▶ [WHAT YOU HAVE TO DO]:
Gather each line of the records that contains the string "patvirtinto". Case counts.

▶ [GIVEN RECORDS]:
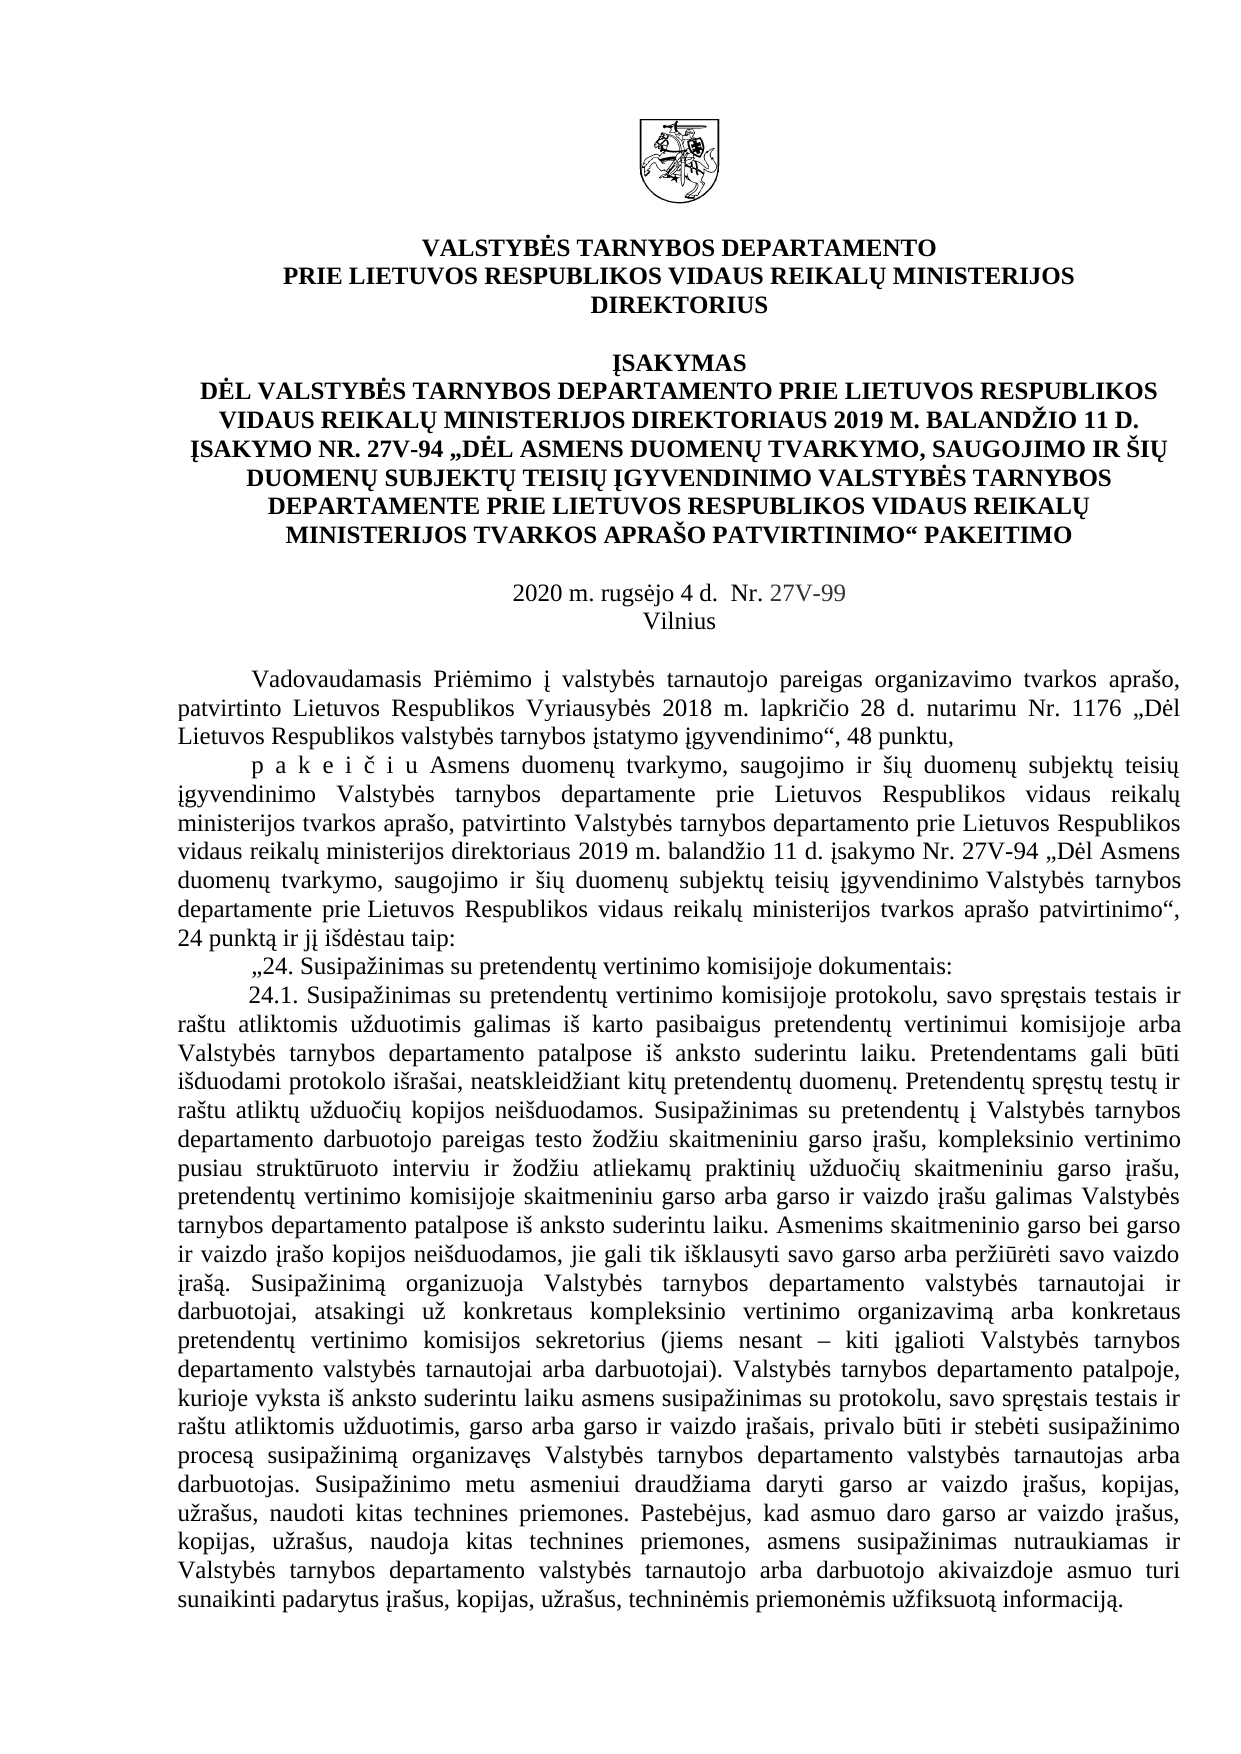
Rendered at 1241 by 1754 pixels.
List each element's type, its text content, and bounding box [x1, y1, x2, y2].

text DĖL VALSTYBĖS TARNYBOS DEPARTAMENTO PRIE LIETUVOS RESPUBLIKOS VIDAUS REIKALŲ MINISTERIJOS DIREKTORIAUS 2019 M. BALANDŽIO 11 D. ĮSAKYMO NR. 27V-94 „DĖL ASMENS DUOMENŲ TVARKYMO, SAUGOJIMO IR ŠIŲ DUOMENŲ SUBJEKTŲ TEISIŲ ĮGYVENDINIMO VALSTYBĖS TARNYBOS DEPARTAMENTE PRIE LIETUVOS RESPUBLIKOS VIDAUS REIKALŲ MINISTERIJOS TVARKOS APRAŠO PATVIRTINIMO“ PAKEITIMO [177, 376, 1181, 549]
text Vadovaudamasis Priėmimo į valstybės tarnautojo pareigas organizavimo tvarkos aprašo, patvirtinto Lietuvos Respublikos Vyriausybės 2018 m. lapkričio 28 d. nutarimu Nr. 1176 „Dėl Lietuvos Respublikos valstybės tarnybos įstatymo įgyvendinimo“, 48 punktu, [177, 664, 1181, 750]
text VALSTYBĖS TARNYBOS DEPARTAMENTO [177, 233, 1181, 261]
text 2020 m. rugsėjo 4 d. Nr. 27V-99 [177, 578, 1181, 606]
text Vilnius [177, 606, 1181, 635]
text PRIE LIETUVOS RESPUBLIKOS VIDAUS REIKALŲ MINISTERIJOS [177, 261, 1181, 290]
text p a k e i č i u Asmens duomenų tvarkymo, saugojimo ir šių duomenų subjektų teisių įgyvendinimo Valstybės tarnybos departamente prie Lietuvos Respublikos vidaus reikalų ministerijos tvarkos aprašo, patvirtinto Valstybės tarnybos departamento prie Lietuvos Respublikos vidaus reikalų ministerijos direktoriaus 2019 m. balandžio 11 d. įsakymo Nr. 27V-94 „Dėl Asmens duomenų tvarkymo, saugojimo ir šių duomenų subjektų teisių įgyvendinimo Valstybės tarnybos departamente prie Lietuvos Respublikos vidaus reikalų ministerijos tvarkos aprašo patvirtinimo“, 24 punktą ir jį išdėstau taip: [177, 750, 1181, 951]
text „24. Susipažinimas su pretendentų vertinimo komisijoje dokumentais: [177, 951, 1181, 980]
text ĮSAKYMAS [177, 348, 1181, 376]
text DIREKTORIUS [177, 290, 1181, 319]
text 24.1. Susipažinimas su pretendentų vertinimo komisijoje protokolu, savo spręstais testais ir raštu atliktomis užduotimis galimas iš karto pasibaigus pretendentų vertinimui komisijoje arba Valstybės tarnybos departamento patalpose iš anksto suderintu laiku. Pretendentams gali būti išduodami protokolo išrašai, neatskleidžiant kitų pretendentų duomenų. Pretendentų spręstų testų ir raštu atliktų užduočių kopijos neišduodamos. Susipažinimas su pretendentų į Valstybės tarnybos departamento darbuotojo pareigas testo žodžiu skaitmeniniu garso įrašu, kompleksinio vertinimo pusiau struktūruoto interviu ir žodžiu atliekamų praktinių užduočių skaitmeniniu garso įrašu, pretendentų vertinimo komisijoje skaitmeniniu garso arba garso ir vaizdo įrašu galimas Valstybės tarnybos departamento patalpose iš anksto suderintu laiku. Asmenims skaitmeninio garso bei garso ir vaizdo įrašo kopijos neišduodamos, jie gali tik išklausyti savo garso arba peržiūrėti savo vaizdo įrašą. Susipažinimą organizuoja Valstybės tarnybos departamento valstybės tarnautojai ir darbuotojai, atsakingi už konkretaus kompleksinio vertinimo organizavimą arba konkretaus pretendentų vertinimo komisijos sekretorius (jiems nesant – kiti įgalioti Valstybės tarnybos departamento valstybės tarnautojai arba darbuotojai). Valstybės tarnybos departamento patalpoje, kurioje vyksta iš anksto suderintu laiku asmens susipažinimas su protokolu, savo spręstais testais ir raštu atliktomis užduotimis, garso arba garso ir vaizdo įrašais, privalo būti ir stebėti susipažinimo procesą susipažinimą organizavęs Valstybės tarnybos departamento valstybės tarnautojas arba darbuotojas. Susipažinimo metu asmeniui draudžiama daryti garso ar vaizdo įrašus, kopijas, užrašus, naudoti kitas technines priemones. Pastebėjus, kad asmuo daro garso ar vaizdo įrašus, kopijas, užrašus, naudoja kitas technines priemones, asmens susipažinimas nutraukiamas ir Valstybės tarnybos departamento valstybės tarnautojo arba darbuotojo akivaizdoje asmuo turi sunaikinti padarytus įrašus, kopijas, užrašus, techninėmis priemonėmis užfiksuotą informaciją. [177, 980, 1181, 1613]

▶ [ANSWER TO THE TASK]:
text Vadovaudamasis Priėmimo į valstybės tarnautojo pareigas organizavimo tvarkos aprašo, patvirtinto Lietuvos Respublikos Vyriausybės 2018 m. lapkričio 28 d. nutarimu Nr. 1176 „Dėl Lietuvos Respublikos valstybės tarnybos įstatymo įgyvendinimo“, 48 punktu, [177, 664, 1181, 750]
text p a k e i č i u Asmens duomenų tvarkymo, saugojimo ir šių duomenų subjektų teisių įgyvendinimo Valstybės tarnybos departamente prie Lietuvos Respublikos vidaus reikalų ministerijos tvarkos aprašo, patvirtinto Valstybės tarnybos departamento prie Lietuvos Respublikos vidaus reikalų ministerijos direktoriaus 2019 m. balandžio 11 d. įsakymo Nr. 27V-94 „Dėl Asmens duomenų tvarkymo, saugojimo ir šių duomenų subjektų teisių įgyvendinimo Valstybės tarnybos departamente prie Lietuvos Respublikos vidaus reikalų ministerijos tvarkos aprašo patvirtinimo“, 24 punktą ir jį išdėstau taip: [177, 750, 1181, 951]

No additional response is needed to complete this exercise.